Enron had four main values: integrity, communication, respect, and excellence. I read many books about Enron, and I can inform you that they only valued excellence. Most Enron leaders served jail time, and the company declared bankruptcy. Values are not words written on walls collecting dust. Values are the acceptable behavior inside your organization.

Did UBER ignore Their Brilliant Jerks?

Uber values result over anything else. Susan Fowler is an engineer who left Uber earlier this year and exposed the culture of the company. If I were to describe Uber’s culture, I would say it favors brilliant jerks. Do your job well, and we will overlook anything else. Fowler wrote on her blog about Uber’s culture and how the Human Resources department overlooked sexual harassment cases and discrimination incidents because the violators were top performers. Susan Fowler’s story is not a unique story or an isolated incident. Brilliant jerk culture is the dominant culture in most tech companies these days.

Uber CEO Travis Kalanick responded by asking Arianna Huffington to investigate the sexual harassment allegations and promised to be better. Arianna Huffington's challenge is that most people who interact with the Uber CEO refer to him as a brilliant jerk. Travis Kalanick is a great businessman, but his personality is starting to affect the company’s performance. A few months ago, he had a heated argument with an Uber driver about driver’s compensation, and he acted horribly.

Uber is trying to fix their culture, but will they recover from the horrible publicity they received in the last few months? I’m monitoring the situation closely.

Aimee Lucido is another software engineer at Uber who shocked me by revealing that “60% of women have been sexually harassed in Silicon Valley.” She added that she was harassed as well. She detailed a sexual harassment incident that took place early in her career at Google that made me sick. Companies need to stop treating brilliant jerks as superstars, and they need to hold them responsible. No amount of profit justifies harassing people. The end does not justify the means.

Google is a mature company now, and we do not hear stories of sexual harassment inside their offices. Still, we need to be cognizant that the brilliant jerks culture is prevalent in many industries.

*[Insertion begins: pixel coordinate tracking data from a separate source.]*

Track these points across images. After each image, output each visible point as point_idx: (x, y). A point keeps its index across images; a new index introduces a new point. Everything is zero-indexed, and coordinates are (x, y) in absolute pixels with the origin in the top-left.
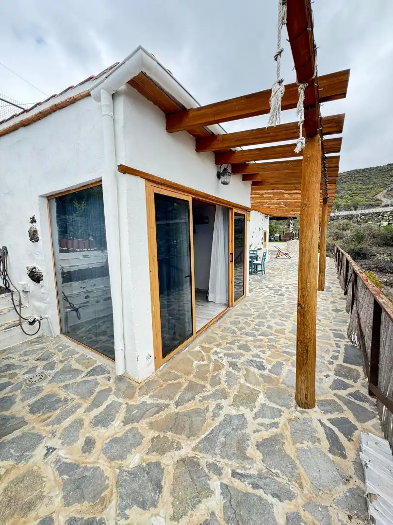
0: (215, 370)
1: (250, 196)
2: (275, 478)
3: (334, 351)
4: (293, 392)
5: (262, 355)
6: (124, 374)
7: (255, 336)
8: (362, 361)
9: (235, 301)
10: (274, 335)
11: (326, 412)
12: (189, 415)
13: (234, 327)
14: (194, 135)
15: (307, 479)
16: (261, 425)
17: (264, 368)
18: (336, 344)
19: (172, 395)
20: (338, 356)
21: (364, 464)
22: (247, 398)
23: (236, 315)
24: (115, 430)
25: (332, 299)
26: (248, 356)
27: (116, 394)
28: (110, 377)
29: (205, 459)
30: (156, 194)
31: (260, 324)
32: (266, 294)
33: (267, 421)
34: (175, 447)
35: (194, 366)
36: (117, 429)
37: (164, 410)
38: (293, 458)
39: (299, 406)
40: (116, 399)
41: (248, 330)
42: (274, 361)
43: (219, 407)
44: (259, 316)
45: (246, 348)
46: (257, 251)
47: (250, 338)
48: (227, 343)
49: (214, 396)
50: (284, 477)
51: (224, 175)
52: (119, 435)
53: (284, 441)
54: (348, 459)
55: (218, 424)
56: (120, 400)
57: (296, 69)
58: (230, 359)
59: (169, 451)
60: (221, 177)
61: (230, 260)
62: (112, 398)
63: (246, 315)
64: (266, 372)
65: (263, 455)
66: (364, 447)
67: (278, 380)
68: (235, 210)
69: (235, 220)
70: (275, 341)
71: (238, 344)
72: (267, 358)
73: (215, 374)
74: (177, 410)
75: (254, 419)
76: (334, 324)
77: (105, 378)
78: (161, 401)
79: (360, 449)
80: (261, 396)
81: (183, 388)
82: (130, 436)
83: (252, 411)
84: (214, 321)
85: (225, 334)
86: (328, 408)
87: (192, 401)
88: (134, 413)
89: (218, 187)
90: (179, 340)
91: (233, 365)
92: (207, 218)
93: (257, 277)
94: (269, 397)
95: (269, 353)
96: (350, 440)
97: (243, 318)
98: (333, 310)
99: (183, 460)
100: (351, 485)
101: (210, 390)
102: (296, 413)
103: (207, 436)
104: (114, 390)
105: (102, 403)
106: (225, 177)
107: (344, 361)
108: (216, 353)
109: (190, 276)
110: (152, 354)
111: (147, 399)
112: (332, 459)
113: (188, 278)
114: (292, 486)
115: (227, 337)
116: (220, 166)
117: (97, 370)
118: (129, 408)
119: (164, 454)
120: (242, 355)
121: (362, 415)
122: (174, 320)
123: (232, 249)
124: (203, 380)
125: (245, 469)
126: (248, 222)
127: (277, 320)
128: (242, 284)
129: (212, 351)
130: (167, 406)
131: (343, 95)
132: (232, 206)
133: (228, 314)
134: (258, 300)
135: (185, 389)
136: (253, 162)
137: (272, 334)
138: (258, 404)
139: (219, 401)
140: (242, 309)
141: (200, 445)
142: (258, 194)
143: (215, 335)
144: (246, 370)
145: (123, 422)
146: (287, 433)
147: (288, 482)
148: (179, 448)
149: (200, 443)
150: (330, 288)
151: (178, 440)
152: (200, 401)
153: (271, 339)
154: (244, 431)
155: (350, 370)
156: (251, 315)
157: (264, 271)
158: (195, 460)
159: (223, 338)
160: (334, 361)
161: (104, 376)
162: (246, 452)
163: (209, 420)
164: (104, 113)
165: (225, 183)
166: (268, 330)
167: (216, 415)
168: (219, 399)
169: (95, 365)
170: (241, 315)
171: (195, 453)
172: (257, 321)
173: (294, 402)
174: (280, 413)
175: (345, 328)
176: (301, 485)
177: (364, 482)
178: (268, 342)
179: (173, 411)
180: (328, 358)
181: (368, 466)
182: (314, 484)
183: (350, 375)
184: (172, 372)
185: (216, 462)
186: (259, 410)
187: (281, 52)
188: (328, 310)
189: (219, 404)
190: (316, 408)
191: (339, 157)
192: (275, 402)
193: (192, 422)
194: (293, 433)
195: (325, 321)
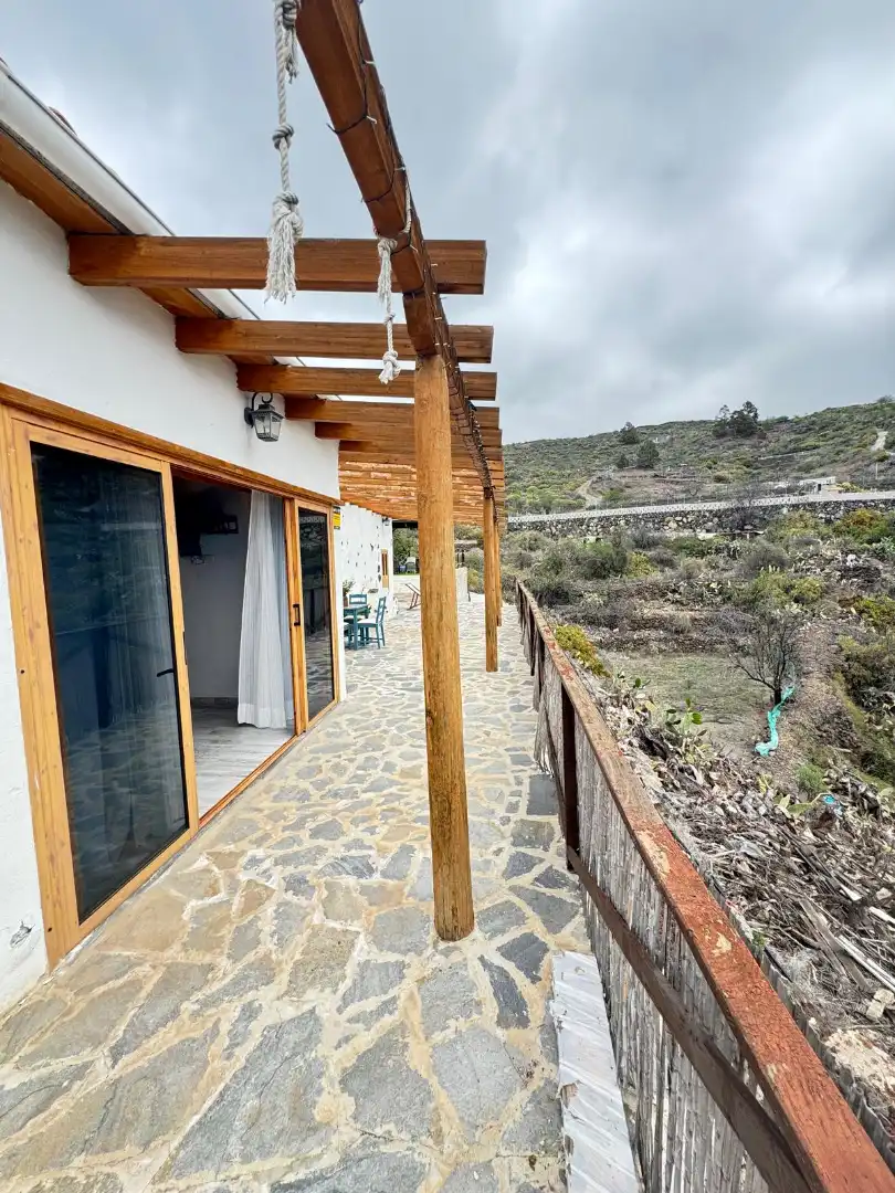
0: (244, 912)
1: (337, 473)
2: (383, 1148)
3: (512, 794)
4: (429, 908)
5: (368, 839)
7: (354, 794)
8: (556, 803)
9: (311, 718)
10: (397, 783)
11: (495, 933)
12: (153, 1074)
13: (305, 784)
14: (172, 309)
15: (452, 1112)
16: (357, 1019)
17: (371, 871)
18: (515, 777)
19: (103, 1029)
20: (517, 802)
21: (556, 1024)
22: (323, 962)
23: (311, 752)
25: (512, 685)
26: (336, 849)
30: (36, 448)
31: (370, 763)
32: (384, 692)
33: (371, 1004)
35: (186, 916)
37: (68, 1089)
38: (424, 1076)
39: (443, 939)
41: (341, 783)
42: (394, 847)
43: (250, 1012)
44: (365, 748)
45: (329, 830)
46: (365, 596)
47: (342, 804)
48: (285, 829)
49: (238, 985)
50: (405, 1136)
51: (262, 419)
53: (406, 1040)
54: (532, 1025)
55: (241, 1063)
57: (367, 202)
58: (290, 870)
60: (257, 421)
61: (293, 621)
63: (334, 749)
64: (376, 878)
65: (357, 1100)
66: (558, 985)
67: (401, 890)
68: (298, 503)
69: (301, 525)
70: (399, 797)
71: (313, 826)
72: (378, 844)
73: (246, 922)
74: (114, 1074)
75: (340, 1011)
76: (513, 737)
78: (59, 1065)
79: (551, 996)
80: (361, 941)
81: (143, 994)
83: (335, 992)
84: (253, 778)
85: (281, 805)
86: (498, 923)
87: (170, 1024)
89: (249, 445)
90: (146, 851)
91: (297, 884)
92: (234, 519)
93: (367, 654)
94: (378, 941)
95: (383, 830)
96: (535, 979)
97: (329, 756)
98: (512, 708)
100: (536, 1082)
101: (228, 970)
102: (432, 957)
103: (205, 1115)
106: (267, 423)
107: (529, 812)
108: (254, 861)
109: (174, 671)
110: (38, 927)
111: (7, 1075)
112: (503, 1039)
113: (170, 676)
114: (419, 1149)
115: (285, 813)
116: (252, 394)
120: (321, 851)
121: (554, 915)
122: (134, 797)
123: (298, 596)
124: (209, 949)
126: (335, 532)
127: (405, 748)
128: (329, 675)
129: (243, 860)
130: (79, 1073)
131: (477, 288)
132: (292, 493)
133: (293, 753)
134: (367, 707)
135: (149, 995)
136: (334, 398)
137: (392, 783)
138: (351, 968)
139: (250, 996)
140: (329, 735)
141: (182, 1153)
142: (358, 469)
143: (254, 815)
144: (328, 886)
146: (416, 1017)
147: (411, 1144)
149: (182, 1145)
150: (508, 663)
151: (107, 1170)
152: (195, 1015)
153: (391, 794)
154: (313, 1055)
155: (540, 826)
156: (346, 746)
157: (383, 639)
159: (275, 817)
160: (511, 815)
162: (315, 1112)
163: (217, 1064)
165: (265, 437)
166: (387, 775)
167: (239, 1039)
168: (251, 988)
170: (324, 750)
171: (162, 1186)
172: (361, 758)
173: (433, 933)
174: (401, 971)
175: (531, 742)
176: (438, 1137)
177: (557, 1064)
178: (383, 804)
179: (103, 1079)
180: (501, 812)
181: (563, 1025)
182: (466, 1119)
183: (537, 837)
184: (112, 953)
185: (227, 1183)
186: (354, 982)
187: (287, 134)
188: (504, 710)
189: (250, 1003)
190: (477, 933)
191: (496, 410)
192: (392, 949)
193: (163, 1090)
194: (426, 1012)
195: (497, 735)
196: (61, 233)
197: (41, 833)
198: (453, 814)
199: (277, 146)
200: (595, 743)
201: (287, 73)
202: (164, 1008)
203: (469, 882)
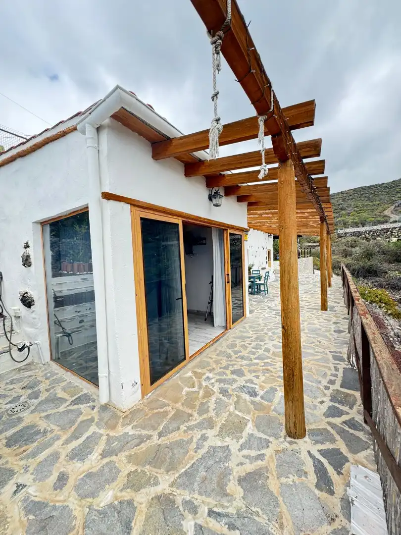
0: (204, 397)
1: (246, 216)
2: (255, 518)
3: (332, 375)
4: (283, 420)
5: (255, 380)
6: (109, 402)
7: (250, 359)
8: (358, 385)
9: (233, 323)
10: (270, 358)
11: (317, 442)
12: (170, 447)
13: (230, 351)
14: (182, 161)
15: (289, 517)
16: (246, 457)
17: (256, 395)
18: (335, 367)
19: (156, 425)
20: (335, 380)
21: (350, 500)
22: (234, 428)
23: (234, 337)
24: (91, 464)
25: (335, 319)
26: (241, 381)
27: (98, 425)
28: (95, 406)
29: (182, 496)
30: (142, 219)
31: (257, 347)
32: (267, 315)
33: (254, 453)
34: (152, 482)
35: (184, 393)
36: (93, 463)
37: (146, 441)
38: (276, 495)
39: (289, 436)
40: (97, 430)
41: (244, 353)
42: (268, 387)
43: (204, 438)
44: (257, 339)
45: (239, 373)
46: (259, 271)
47: (245, 362)
48: (221, 368)
49: (200, 426)
50: (264, 516)
51: (215, 198)
52: (94, 470)
53: (268, 475)
54: (335, 495)
55: (200, 456)
56: (102, 431)
57: (253, 104)
58: (222, 385)
59: (145, 488)
61: (227, 281)
62: (93, 429)
63: (243, 338)
64: (258, 399)
65: (244, 491)
66: (353, 481)
67: (269, 407)
68: (229, 231)
69: (230, 240)
70: (271, 365)
71: (232, 369)
72: (261, 384)
73: (204, 402)
74: (159, 442)
75: (239, 450)
76: (335, 346)
77: (89, 406)
78: (144, 432)
79: (348, 485)
80: (250, 425)
81: (168, 417)
82: (107, 470)
83: (238, 442)
84: (209, 344)
85: (220, 358)
86: (318, 438)
87: (177, 431)
88: (114, 445)
89: (210, 209)
90: (171, 365)
91: (224, 392)
92: (205, 239)
93: (259, 297)
94: (257, 426)
95: (263, 378)
96: (339, 473)
97: (240, 341)
98: (335, 331)
99: (158, 498)
100: (336, 525)
101: (197, 418)
102: (282, 443)
103: (187, 470)
104: (96, 420)
105: (82, 434)
106: (217, 199)
107: (341, 386)
108: (208, 378)
109: (182, 298)
110: (139, 383)
111: (129, 430)
112: (318, 496)
114: (272, 526)
115: (221, 362)
116: (212, 188)
117: (81, 398)
118: (109, 439)
119: (139, 490)
120: (235, 381)
121: (355, 445)
122: (168, 345)
123: (229, 270)
124: (191, 408)
125: (223, 506)
126: (245, 242)
127: (275, 342)
128: (242, 305)
129: (204, 377)
130: (149, 437)
131: (311, 123)
132: (227, 227)
133: (225, 337)
134: (259, 321)
135: (170, 419)
136: (245, 184)
137: (268, 358)
138: (245, 434)
139: (204, 431)
140: (241, 331)
141: (178, 480)
142: (256, 214)
143: (209, 360)
144: (238, 396)
145: (101, 455)
146: (273, 466)
147: (267, 522)
148: (156, 483)
149: (179, 477)
150: (334, 307)
151: (156, 474)
152: (185, 431)
153: (267, 362)
155: (347, 395)
156: (248, 337)
157: (267, 291)
158: (171, 497)
159: (217, 362)
160: (331, 386)
161: (88, 405)
162: (227, 488)
163: (192, 453)
164: (88, 145)
165: (216, 205)
166: (265, 353)
167: (199, 447)
168: (205, 428)
169: (81, 393)
170: (238, 338)
171: (172, 489)
172: (254, 344)
173: (284, 431)
174: (267, 443)
175: (345, 350)
176: (281, 526)
177: (350, 522)
178: (263, 366)
179: (155, 442)
180: (325, 382)
181: (355, 502)
182: (296, 524)
183: (346, 400)
184: (160, 399)
185: (193, 499)
186: (246, 441)
187: (216, 95)
188: (330, 331)
189: (204, 434)
190: (307, 438)
191: (326, 178)
192: (264, 432)
193: (173, 454)
194: (279, 466)
195: (325, 343)
196: (149, 144)
197: (141, 351)
198: (295, 378)
199: (213, 100)
200: (376, 354)
201: (217, 70)
202: (175, 425)
203: (303, 413)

  1. Top management can reform an organization’s culture by modeling the behavior they want to see in others, holding people accountable, and rewarding proper behavior. 
  2. Most companies hire employees with great technical skills, not people who are a cultural fit. Human Resources departments must change the way they recruit new employees. Hire the right person with the right skills. The focus should be the person, not the skill. 
  3. Companies need to revamp their compensation packages to include non-financial metrics such as soft skills and cultural fit. 
  4. Top management should reward behaviors that reinforce the company’s values if you want to reinforce honesty, reward honesty. 
  5. Human Resources should have zero tolerance for behavior that violates human decency and the company culture, regardless of whether the violator is a top performer. 
  6. Human Resources should develop a system where employees feel safe to report any incident.
  7. Have a “no jerks” policy. 

Netflix CEO believes that the best method to deal with brilliant jerks is to fire them, ” Do not tolerate brilliant jerks. The cost to teamwork is too high.” Reed Hastings

Obviously, having brilliant jerks inside your organization hurts your company image, destroys the culture, and dilutes your organization's moral personality. Enron learned this when it collapsed, Google corrected the ship to ensure they would stay viable, and Uber is dealing with their brilliant jerks, but they need to be a little tougher. Top management should model the behavior they like to see, clearly communicate their values, and devise a new performance metric that measures quantitative and qualitative results. I would end with this: be a kind person, and hire kind people.